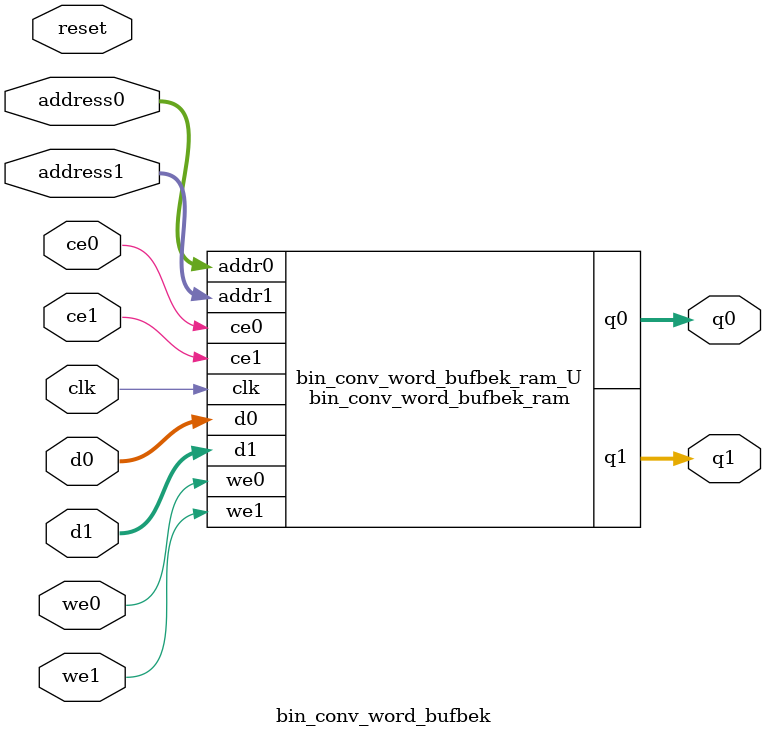
<source format=v>
`timescale 1 ns / 1 ps
module bin_conv_word_bufbek_ram (addr0, ce0, d0, we0, q0, addr1, ce1, d1, we1, q1,  clk);

parameter DWIDTH = 2;
parameter AWIDTH = 8;
parameter MEM_SIZE = 160;

input[AWIDTH-1:0] addr0;
input ce0;
input[DWIDTH-1:0] d0;
input we0;
output reg[DWIDTH-1:0] q0;
input[AWIDTH-1:0] addr1;
input ce1;
input[DWIDTH-1:0] d1;
input we1;
output reg[DWIDTH-1:0] q1;
input clk;

(* ram_style = "block" *)reg [DWIDTH-1:0] ram[0:MEM_SIZE-1];




always @(posedge clk)  
begin 
    if (ce0) 
    begin
        if (we0) 
        begin 
            ram[addr0] <= d0; 
        end 
        q0 <= ram[addr0];
    end
end


always @(posedge clk)  
begin 
    if (ce1) 
    begin
        if (we1) 
        begin 
            ram[addr1] <= d1; 
        end 
        q1 <= ram[addr1];
    end
end


endmodule

`timescale 1 ns / 1 ps
module bin_conv_word_bufbek(
    reset,
    clk,
    address0,
    ce0,
    we0,
    d0,
    q0,
    address1,
    ce1,
    we1,
    d1,
    q1);

parameter DataWidth = 32'd2;
parameter AddressRange = 32'd160;
parameter AddressWidth = 32'd8;
input reset;
input clk;
input[AddressWidth - 1:0] address0;
input ce0;
input we0;
input[DataWidth - 1:0] d0;
output[DataWidth - 1:0] q0;
input[AddressWidth - 1:0] address1;
input ce1;
input we1;
input[DataWidth - 1:0] d1;
output[DataWidth - 1:0] q1;



bin_conv_word_bufbek_ram bin_conv_word_bufbek_ram_U(
    .clk( clk ),
    .addr0( address0 ),
    .ce0( ce0 ),
    .we0( we0 ),
    .d0( d0 ),
    .q0( q0 ),
    .addr1( address1 ),
    .ce1( ce1 ),
    .we1( we1 ),
    .d1( d1 ),
    .q1( q1 ));

endmodule


</source>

•••••

> _TASK TO CARRY OUT_: Print all entries exactly; skip the pictures.

> _ANSWER_:
<source format=v>
`timescale 1 ns / 1 ps
module bin_conv_word_bufbek_ram (addr0, ce0, d0, we0, q0, addr1, ce1, d1, we1, q1,  clk);

parameter DWIDTH = 2;
parameter AWIDTH = 8;
parameter MEM_SIZE = 160;

input[AWIDTH-1:0] addr0;
input ce0;
input[DWIDTH-1:0] d0;
input we0;
output reg[DWIDTH-1:0] q0;
input[AWIDTH-1:0] addr1;
input ce1;
input[DWIDTH-1:0] d1;
input we1;
output reg[DWIDTH-1:0] q1;
input clk;

(* ram_style = "block" *)reg [DWIDTH-1:0] ram[0:MEM_SIZE-1];




always @(posedge clk)  
begin 
    if (ce0) 
    begin
        if (we0) 
        begin 
            ram[addr0] <= d0; 
        end 
        q0 <= ram[addr0];
    end
end


always @(posedge clk)  
begin 
    if (ce1) 
    begin
        if (we1) 
        begin 
            ram[addr1] <= d1; 
        end 
        q1 <= ram[addr1];
    end
end


endmodule

`timescale 1 ns / 1 ps
module bin_conv_word_bufbek(
    reset,
    clk,
    address0,
    ce0,
    we0,
    d0,
    q0,
    address1,
    ce1,
    we1,
    d1,
    q1);

parameter DataWidth = 32'd2;
parameter AddressRange = 32'd160;
parameter AddressWidth = 32'd8;
input reset;
input clk;
input[AddressWidth - 1:0] address0;
input ce0;
input we0;
input[DataWidth - 1:0] d0;
output[DataWidth - 1:0] q0;
input[AddressWidth - 1:0] address1;
input ce1;
input we1;
input[DataWidth - 1:0] d1;
output[DataWidth - 1:0] q1;



bin_conv_word_bufbek_ram bin_conv_word_bufbek_ram_U(
    .clk( clk ),
    .addr0( address0 ),
    .ce0( ce0 ),
    .we0( we0 ),
    .d0( d0 ),
    .q0( q0 ),
    .addr1( address1 ),
    .ce1( ce1 ),
    .we1( we1 ),
    .d1( d1 ),
    .q1( q1 ));

endmodule


</source>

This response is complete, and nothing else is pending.